Dalam hal pembayaran, sistem QRIS menjadi pilihan utama wisatawan domestik. Bahkan pedagang sayur di pasar pun sudah akrab dengan pembayaran digital. "Restoran kami pastinya domestik pakai QRIS. Tapi Labuan Bajo secara umum, mama-mama penjual sayur pun juga pakai QRIS,” ujar Michael. Ia menyebut perluasan penggunaan QRIS di Labuan Bajo cukup masif, seiring edukasi digital yang digencarkan oleh Bank Indonesia dan perbankan nasional.
Namun, penggunaan QRIS belum sepenuhnya menjangkau wisatawan mancanegara. “Singapura, Malaysia masih Visa-Master. QRIS hanya orang Indonesia saja kayaknya,” ungkap Michael.
Meski mengusung konsep fine dining, Kitchen Garden menjaga harga tetap terjangkau, mulai dari Rp55.000 hingga Rp180.000. Michael sadar betul Labuan Bajo bukan hanya milik wisatawan asing, melainkan juga warga lokal dengan daya beli terbatas.
“Kita pertimbangkan juga dengan pendapatan per kapita daerah. Karena Labuan Bajo juga jumlah penduduk cuma 53 ribu,” ujarnya. Selain itu, musim turis pun sangat pendek, hanya ramai hingga September.
Untuk saat ini, Michael tidak menargetkan angka omzet besar. Fokusnya masih pada membangun sistem yang kokoh. “Konsepnya supaya firm aja dulu. Kalau secara finansial, saya pikir enggak, ya. Belum sampai ke sana,” tuturnya.
Michael menilai pembangunan Labuan Bajo terlalu terfokus pada wisata bahari, padahal potensi inland activities seperti wisata kuliner sangat besar. Ia justru berharap para pelaku industri sadar dan terlibat aktif dalam membangun ekosistem yang lebih utuh.

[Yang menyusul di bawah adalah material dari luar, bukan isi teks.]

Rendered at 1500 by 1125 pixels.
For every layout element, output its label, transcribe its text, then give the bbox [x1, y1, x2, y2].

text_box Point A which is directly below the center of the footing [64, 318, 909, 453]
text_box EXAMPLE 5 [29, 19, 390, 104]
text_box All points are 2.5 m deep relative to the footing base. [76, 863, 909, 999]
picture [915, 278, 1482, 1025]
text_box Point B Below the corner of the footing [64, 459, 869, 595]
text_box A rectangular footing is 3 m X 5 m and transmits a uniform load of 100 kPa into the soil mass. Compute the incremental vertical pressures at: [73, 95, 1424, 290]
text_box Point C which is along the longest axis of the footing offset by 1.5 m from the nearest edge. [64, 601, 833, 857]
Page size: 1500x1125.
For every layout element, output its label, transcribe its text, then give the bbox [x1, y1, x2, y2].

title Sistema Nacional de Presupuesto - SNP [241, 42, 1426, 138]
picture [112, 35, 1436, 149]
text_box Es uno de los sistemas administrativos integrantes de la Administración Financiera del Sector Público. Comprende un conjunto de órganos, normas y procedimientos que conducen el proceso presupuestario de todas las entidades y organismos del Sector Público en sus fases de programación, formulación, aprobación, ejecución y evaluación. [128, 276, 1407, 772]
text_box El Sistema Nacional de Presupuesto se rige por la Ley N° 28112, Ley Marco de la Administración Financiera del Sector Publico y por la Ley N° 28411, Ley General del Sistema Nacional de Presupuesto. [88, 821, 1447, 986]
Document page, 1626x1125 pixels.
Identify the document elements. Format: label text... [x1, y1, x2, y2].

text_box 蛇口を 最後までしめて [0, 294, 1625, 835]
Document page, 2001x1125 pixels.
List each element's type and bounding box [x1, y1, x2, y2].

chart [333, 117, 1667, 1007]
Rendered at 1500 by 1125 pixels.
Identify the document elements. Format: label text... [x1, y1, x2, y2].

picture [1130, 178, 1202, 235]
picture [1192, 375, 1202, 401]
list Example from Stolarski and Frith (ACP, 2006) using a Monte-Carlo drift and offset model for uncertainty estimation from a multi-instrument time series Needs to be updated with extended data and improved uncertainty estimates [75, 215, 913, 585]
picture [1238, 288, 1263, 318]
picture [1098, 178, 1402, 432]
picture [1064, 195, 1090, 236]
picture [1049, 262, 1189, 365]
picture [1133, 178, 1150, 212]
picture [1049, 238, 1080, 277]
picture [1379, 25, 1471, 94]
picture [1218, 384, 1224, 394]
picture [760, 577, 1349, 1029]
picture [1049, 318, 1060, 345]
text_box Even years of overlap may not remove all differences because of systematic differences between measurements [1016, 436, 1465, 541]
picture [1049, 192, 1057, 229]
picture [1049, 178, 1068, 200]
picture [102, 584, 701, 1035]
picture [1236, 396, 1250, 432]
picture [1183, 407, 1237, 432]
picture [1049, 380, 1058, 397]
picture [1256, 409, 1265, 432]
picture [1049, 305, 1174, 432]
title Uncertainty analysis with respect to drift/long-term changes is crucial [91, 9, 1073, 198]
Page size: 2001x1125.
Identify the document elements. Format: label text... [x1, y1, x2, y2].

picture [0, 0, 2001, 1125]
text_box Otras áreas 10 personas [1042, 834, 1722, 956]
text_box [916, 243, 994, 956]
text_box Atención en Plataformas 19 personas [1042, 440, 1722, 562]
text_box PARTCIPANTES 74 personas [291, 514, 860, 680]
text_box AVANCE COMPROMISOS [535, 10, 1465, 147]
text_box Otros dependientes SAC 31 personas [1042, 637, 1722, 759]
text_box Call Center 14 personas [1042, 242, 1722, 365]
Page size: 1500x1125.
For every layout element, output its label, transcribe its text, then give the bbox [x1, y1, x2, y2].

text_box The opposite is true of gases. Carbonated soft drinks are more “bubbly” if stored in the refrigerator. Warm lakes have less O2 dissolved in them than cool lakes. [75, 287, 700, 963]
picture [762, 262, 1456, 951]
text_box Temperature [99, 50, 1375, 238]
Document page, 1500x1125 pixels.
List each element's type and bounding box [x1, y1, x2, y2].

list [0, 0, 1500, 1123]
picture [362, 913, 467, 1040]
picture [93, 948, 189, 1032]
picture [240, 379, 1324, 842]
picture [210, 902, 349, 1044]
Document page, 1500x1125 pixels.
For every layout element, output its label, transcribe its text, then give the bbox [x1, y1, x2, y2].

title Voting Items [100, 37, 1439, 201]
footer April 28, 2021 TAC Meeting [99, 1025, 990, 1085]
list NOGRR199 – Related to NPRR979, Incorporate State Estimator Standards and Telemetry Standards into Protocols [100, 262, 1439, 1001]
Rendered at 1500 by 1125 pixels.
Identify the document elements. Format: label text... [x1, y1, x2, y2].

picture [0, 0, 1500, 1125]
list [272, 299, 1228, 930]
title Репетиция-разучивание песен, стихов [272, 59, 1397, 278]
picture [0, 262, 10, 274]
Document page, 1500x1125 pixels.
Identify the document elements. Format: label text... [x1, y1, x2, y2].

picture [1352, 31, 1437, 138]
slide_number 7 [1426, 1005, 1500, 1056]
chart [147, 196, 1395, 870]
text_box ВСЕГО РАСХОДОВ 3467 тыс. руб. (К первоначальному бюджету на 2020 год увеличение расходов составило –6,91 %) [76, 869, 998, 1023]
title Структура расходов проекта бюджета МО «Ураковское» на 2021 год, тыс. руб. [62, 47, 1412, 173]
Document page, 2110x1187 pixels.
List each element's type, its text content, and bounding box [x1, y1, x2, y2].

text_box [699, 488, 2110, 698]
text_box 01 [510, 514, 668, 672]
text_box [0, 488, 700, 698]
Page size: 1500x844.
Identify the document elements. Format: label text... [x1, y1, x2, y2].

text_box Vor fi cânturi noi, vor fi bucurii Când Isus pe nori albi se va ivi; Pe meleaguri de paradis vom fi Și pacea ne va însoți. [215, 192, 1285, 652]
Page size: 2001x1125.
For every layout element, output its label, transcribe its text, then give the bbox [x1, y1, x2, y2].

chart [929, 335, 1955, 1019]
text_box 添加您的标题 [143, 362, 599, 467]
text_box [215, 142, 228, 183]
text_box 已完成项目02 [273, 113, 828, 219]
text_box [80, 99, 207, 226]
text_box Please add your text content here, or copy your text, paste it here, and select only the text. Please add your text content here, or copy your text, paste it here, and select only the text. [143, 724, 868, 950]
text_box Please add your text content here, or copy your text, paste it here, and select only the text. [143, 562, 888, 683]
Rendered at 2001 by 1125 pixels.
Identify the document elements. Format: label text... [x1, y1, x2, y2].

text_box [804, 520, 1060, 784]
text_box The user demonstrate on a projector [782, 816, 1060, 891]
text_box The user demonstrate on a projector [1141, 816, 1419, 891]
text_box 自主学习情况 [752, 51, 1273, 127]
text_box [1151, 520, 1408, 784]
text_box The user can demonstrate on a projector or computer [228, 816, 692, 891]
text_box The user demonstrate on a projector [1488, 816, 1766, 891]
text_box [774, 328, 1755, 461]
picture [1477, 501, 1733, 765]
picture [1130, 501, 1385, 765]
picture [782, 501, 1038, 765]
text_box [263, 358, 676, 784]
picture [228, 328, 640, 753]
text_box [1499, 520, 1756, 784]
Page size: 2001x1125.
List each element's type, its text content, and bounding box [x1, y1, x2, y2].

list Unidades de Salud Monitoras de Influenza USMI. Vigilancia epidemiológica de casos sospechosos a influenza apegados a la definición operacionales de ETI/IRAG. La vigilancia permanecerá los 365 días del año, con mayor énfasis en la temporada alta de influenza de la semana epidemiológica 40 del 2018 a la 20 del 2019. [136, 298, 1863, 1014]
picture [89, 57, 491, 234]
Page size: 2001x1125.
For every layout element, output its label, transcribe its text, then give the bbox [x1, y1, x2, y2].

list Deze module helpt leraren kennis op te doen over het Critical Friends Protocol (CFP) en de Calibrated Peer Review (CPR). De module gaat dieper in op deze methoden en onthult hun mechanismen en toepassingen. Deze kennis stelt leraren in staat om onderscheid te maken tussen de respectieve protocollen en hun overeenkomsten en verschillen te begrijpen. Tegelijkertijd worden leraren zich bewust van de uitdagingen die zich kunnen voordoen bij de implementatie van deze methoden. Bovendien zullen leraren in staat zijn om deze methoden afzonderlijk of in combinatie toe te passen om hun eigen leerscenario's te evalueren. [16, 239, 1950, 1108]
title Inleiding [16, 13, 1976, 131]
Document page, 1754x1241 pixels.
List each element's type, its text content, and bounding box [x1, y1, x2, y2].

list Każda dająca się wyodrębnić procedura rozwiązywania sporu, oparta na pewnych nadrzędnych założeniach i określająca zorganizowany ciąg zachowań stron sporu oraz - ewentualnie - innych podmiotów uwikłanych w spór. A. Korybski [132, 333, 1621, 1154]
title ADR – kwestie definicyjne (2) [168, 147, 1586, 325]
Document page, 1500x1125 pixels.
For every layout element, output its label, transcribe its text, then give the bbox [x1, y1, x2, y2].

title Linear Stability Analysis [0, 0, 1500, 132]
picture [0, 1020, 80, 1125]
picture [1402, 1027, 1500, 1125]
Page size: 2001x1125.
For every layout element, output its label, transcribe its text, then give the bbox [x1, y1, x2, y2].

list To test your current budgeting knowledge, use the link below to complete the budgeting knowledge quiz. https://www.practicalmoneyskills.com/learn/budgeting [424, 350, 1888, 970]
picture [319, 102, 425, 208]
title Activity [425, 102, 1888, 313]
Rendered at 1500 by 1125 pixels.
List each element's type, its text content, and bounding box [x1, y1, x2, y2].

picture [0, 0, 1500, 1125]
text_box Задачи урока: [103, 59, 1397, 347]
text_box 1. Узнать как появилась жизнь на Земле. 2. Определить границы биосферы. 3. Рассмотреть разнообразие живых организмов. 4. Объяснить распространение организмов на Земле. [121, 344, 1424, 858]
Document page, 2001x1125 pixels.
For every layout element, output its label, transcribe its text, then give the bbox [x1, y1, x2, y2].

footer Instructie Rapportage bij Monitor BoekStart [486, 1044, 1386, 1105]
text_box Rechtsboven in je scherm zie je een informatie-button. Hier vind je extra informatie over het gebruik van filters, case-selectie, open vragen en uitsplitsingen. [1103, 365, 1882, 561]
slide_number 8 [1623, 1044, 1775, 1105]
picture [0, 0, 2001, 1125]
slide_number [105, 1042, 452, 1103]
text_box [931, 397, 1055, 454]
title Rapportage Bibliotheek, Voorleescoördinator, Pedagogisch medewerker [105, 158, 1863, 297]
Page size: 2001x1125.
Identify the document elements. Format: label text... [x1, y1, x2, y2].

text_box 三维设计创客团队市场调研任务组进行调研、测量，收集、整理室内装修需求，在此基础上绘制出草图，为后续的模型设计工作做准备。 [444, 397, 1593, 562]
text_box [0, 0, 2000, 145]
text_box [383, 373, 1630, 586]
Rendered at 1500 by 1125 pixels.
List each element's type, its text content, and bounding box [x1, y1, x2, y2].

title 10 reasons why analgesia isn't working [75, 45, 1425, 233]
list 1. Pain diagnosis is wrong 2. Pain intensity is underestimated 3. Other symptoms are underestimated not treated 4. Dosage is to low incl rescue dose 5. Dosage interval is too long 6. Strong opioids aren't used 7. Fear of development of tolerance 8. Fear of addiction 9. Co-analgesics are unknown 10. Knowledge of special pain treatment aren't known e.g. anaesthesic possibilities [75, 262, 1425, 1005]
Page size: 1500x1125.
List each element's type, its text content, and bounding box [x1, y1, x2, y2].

“Justru yang saya harapkan itu malah dari industrinya. Karena kita tidak bisa mengharapkan semuanya datangnya dari pemerintah. Kalau pemerintah sebagai regulator, ya cukup itu aja, sih,” ujar pria yang besar di Bali tersebut.
Ia juga berharap hotel-hotel besar, terutama yang berbintang lima, dapat menyajikan masakan lokal dalam menu sarapan. Menurutnya, upaya ini bisa mendorong wisatawan untuk mencoba dan akhirnya terbiasa dengan cita rasa lokal.
Strategi pemasaran Kitchen Garden juga tidak bergantung pada media sosial. Sebagian besar tamu datang melalui rekomendasi langsung dari hotel-hotel atau sesama wisatawan.
“Mouth to mouth nomor satu. Kemudian yang kedua, Google Business Review. Instagram sangat sedikit,” ungkapnya.
Bahkan, lanjutnya, ada tamu dari Inggris yang datang atas rekomendasi wisatawan Jepang yang ditemuinya di Laos. Restoran ini bukan hanya tentang makanan, tapi tentang koneksi yang tulus antara tamu, alam, dan warisan lokal. Michael menyebutnya sebagai “Universitas Kitchen Garden”.
“Tidak sekadar menyajikan makanan enak saja, tapi reasoning-nya harus benar. Harus bisa dipertanggungjawabkan,” tuturnya.
Dengan segala upaya untuk mengangkat masakan Manggarai secara bermartabat, Michael berharap langkah kecilnya bisa memicu perubahan besar.